Jumat, 06 Februari 2009

ROKOK

> > Sulaiman Tripa
(Harian Serambi Indonesia, Kamis, 4 Februari 2009)

Laporan Departemen Kesehatan, menempatkan Aceh paling jorok dalam hal merokok (Serambi, 3/2/09).
Dengan demikian dapat disimpulkan bahwa Aceh merupakan salah satu kawasan orang-orang yang banyak mengonsumsi rokok.
Bila saja kita baca kembali apa yang disebutkan pada setiap bungkus rokok, “merokok dapat menyebabkan kanker, impotensi, penyakit jantung, dan gangguan kehamilan,” berarti karena rokok (akan) menyebabkan perokok di Aceh mendapatkan penyakit-penyakit yang tersebut pada bungkus rokok. Artinya, bila seseorang di Aceh sakit, maka ia akan berobat di Aceh, bukan di luar Aceh. Konkretnya, Aceh butuh rumah sakit atau lembaga medis atau obat-obatan untuk menanggulangi kemungkinan tersebut.
Itulah tali-temali dari sebatang rokok. Sekilas apa yang diungkapkan di atas, memperlihatkan bahwa dari sebatang rokok sudah memperlihatkan kompleksitas permasalahan, yang semua itu kemudian menjadi problematika.
Bila permasalahan rokok dalam konteks itu, maka tidak bisa tidak, bahwa Pemerintah harus memikirkan bagaimana menanggulangi ekses dari aktivitas merokok. Pemerintah harus menyediakan jasa layanan medis untuk penyakit yang ditimbulkan dari sebatang rokok.
Masalahnya kemudiaan yang muncul adalah mengapa untuk Aceh tidak ada dana pembagian hasil dari penerapan Pasal 66A UU No. 39/2007 tentang Cukai?
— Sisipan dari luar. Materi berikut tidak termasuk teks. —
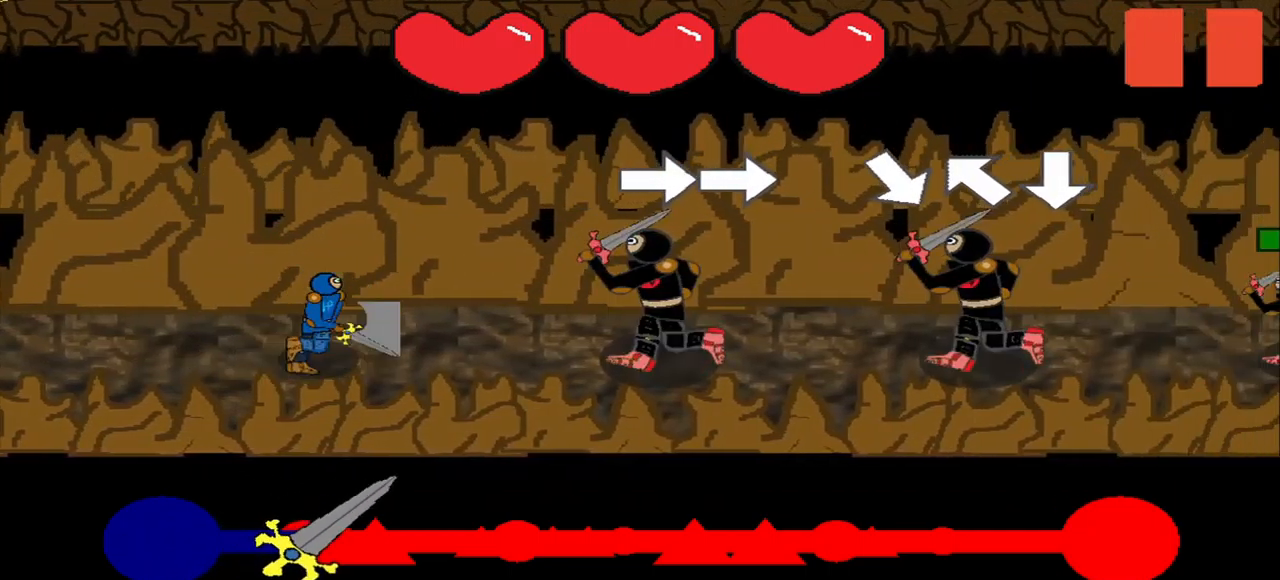
{"buttons": [], "left_stick": "center", "right_stick": "center", "events": [[83, "right_stick", "right"], [250, "right_stick", "center"], [333, "right_stick", "down-right"], [500, "right_stick", "center"]]}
Bukankah salah satu filosofis dari UU Cukai adalah untuk menanggulangi ekses yang timbul dari rokok?
Dalam Pasal 66A UU Cukai disebutkan bahwa, cukai hasil tembakau yang dibuat di Indonesia dibagi-hasilkan kepada daerah karena barang kena cukai berupa hasil tembakau memiliki sifat atau karakteristik yang konsumsinya perlu dikendalikan dan diawasi serta memberikan dampak negatif bagi masyarakat dan mengoptimalkan upaya penerimaan negara dari cukai –pengendalian dan pengawasan tersebut dilakukan oleh pemerintah pusat dan pemerintah daerah.
Tahun ini, bagi hasil dari tembakau (sebanyak 2 persen) didapat oleh daerah: Sumatera Utara sebanyak Rp1,4 miliar, Jawa Barat Rp9,5 miliar, Jawa Tengah Rp52,2 miliar, Daerah Istimewa Yogyakarta Rp1,1 miliar, dan Jawa Timur Rp135,8 miliar.
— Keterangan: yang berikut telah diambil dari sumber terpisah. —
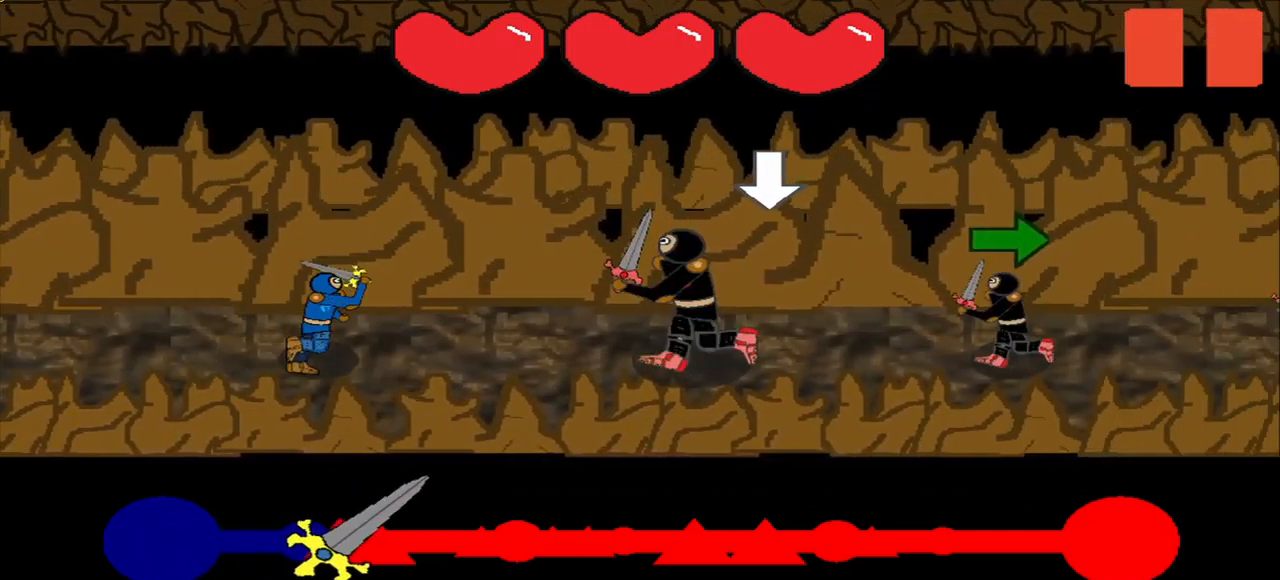
{"buttons": [], "left_stick": "center", "right_stick": "center", "events": [[333, "right_stick", "right"], [500, "right_stick", "center"]]}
Lima daerah yang mendapatkan dana bagi hasil tersebut adalah daerah penghasil rokok. Sementara daerah penghasil tembakau atau penghasil cengkeh, sama seperti Aceh, juga tidak mendapat bagian. Padahal dari sebatang rokok, selain membutuhkan pengonsumsi, juga membutuhkan andil daerah penghasil tembakau dan cengkeh. Namun ternyata UU hanya melihat produsen rokok semata, dalam hal ini kawasan industri rokok.
Sesampai di sini, sudah ada dua catatan kritis yang harus diberikan kepada UU Cukai, yakni: Pertama, fokus UU Cukai hanya pada daerah industri rokok, padahal produksi rokok secara nasional tergantung pada pasokan tembakau dan cengkeh. Kedua, besarnya cukai rokok yang masuk ke kas negara disebabkan oleh banyaknya para perokok, dan para perokok ini tidak selalu berasal dari daerah penghasil rokok. Artinya, bisa jadi bukan daerah penghasil rokok yang justru akan banyak mendapatkan ekses dari merokok.
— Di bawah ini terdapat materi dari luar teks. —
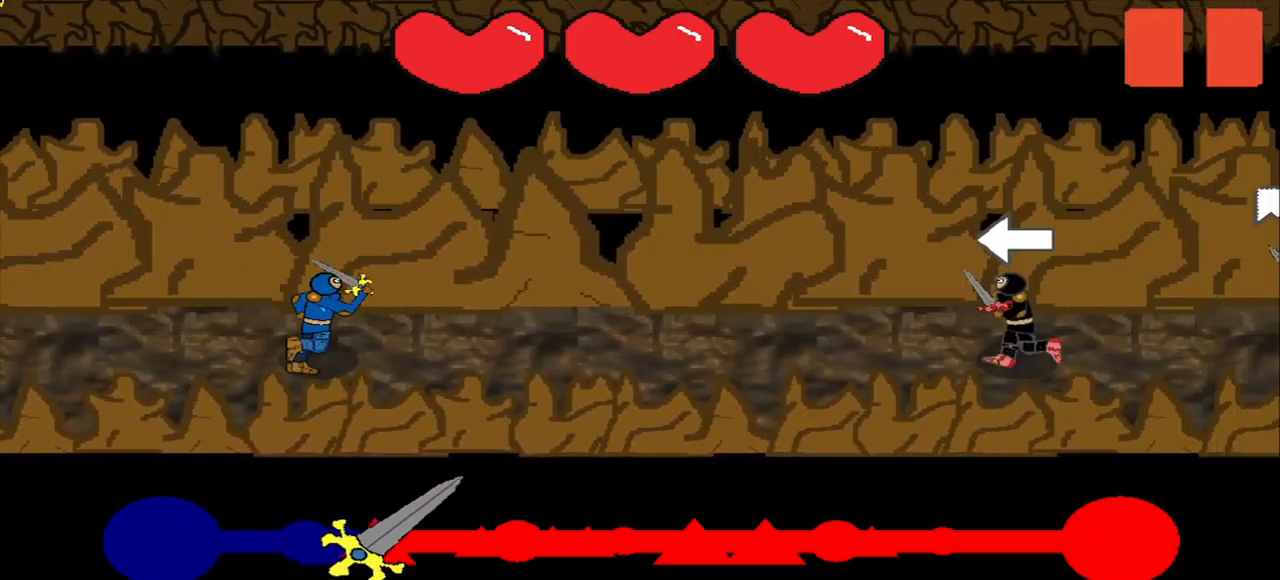
{"buttons": [], "left_stick": "center", "right_stick": "center", "events": []}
Makanya menjadi patut menanyakan kembali bagaimana dengan daerah yang menerima ekses dari aktivitas merokok seperti Aceh? Hal ini penting, karena dana bagi hasil sebagaimana ditentukan UU Cukai adalah untuk memperbaiki ekses dari orang merokok.
Di samping itu, dalam UU Cukai sendiri masih terdapat dua pengaturan yang berseberangan. Di satu pihak, daerah penghasil rokok diharuskan ”mengkampanyekan” rokok agar pendapatan dari sektor cukai bisa meningkat. Namun pada pihak lain, rokok dimasukkan dalam kategori cukai karena berimplikasi luas kepada kesehatan, sehingga cukai rokok dinaikkan sampai 275 persen diharapkan akan mengurangi para perokok. Dalam Pasal 5 UU Cukai, seperti menjadi tawaran solusi pembatasan rokok, yakni tingginya tarif cukai yang mencapai 275 persen. Dalam penjelasan disebutkan bahwa pertimbangan tarif cukai demikian diakibatkan karena sifat atau karakteristik rokok yang berdampak negatif bagi kesehatan.
Bukankah kenyataan tersebut menampakkan bahwa UU sendiri berparas ganda? Disadari betul bahwa rokok ada efek negatif, namun pendapatan dari cukai terus digenjot. Tentu saja, perokok harus lebih banyak dari tahun ke tahun.
Sebagai informasi, bahwa pendapatan dari sektor cukai sangat menggiurkan dari tahun ke tahun. Target penerimaan cukai tahun 2009 adalah Rp49,49 triliun. Cukai rokok tahun 2008 senilai Rp44,4 triliun (dengan 227 miliar batang rokok) –RAPBN 2009 Rp47,49 triliun. Pada 2007 dengan target Rp42,03 triliun (224 miliar batang) saja –RAPBN 2008 Rp45,72 triliun, daerah penghasil mendapat Rp800 miliar. Bila melihat dana dari cukap rokok dari tahun ke tahun, mulai dari 2000 (Rp11,29 triliun), 2001 (Rp17,39 triliun), 2002 (Rp23,19 triliun), 2003 (Rp26,28 triliun), 2004 (Rp triliun 29,17), 2005 (Rp33,26 triliun), 2006 (Rp37,77 triliun), 2007 (Rp42,03 triliun), dan 2008 (Rp45,72 triliun).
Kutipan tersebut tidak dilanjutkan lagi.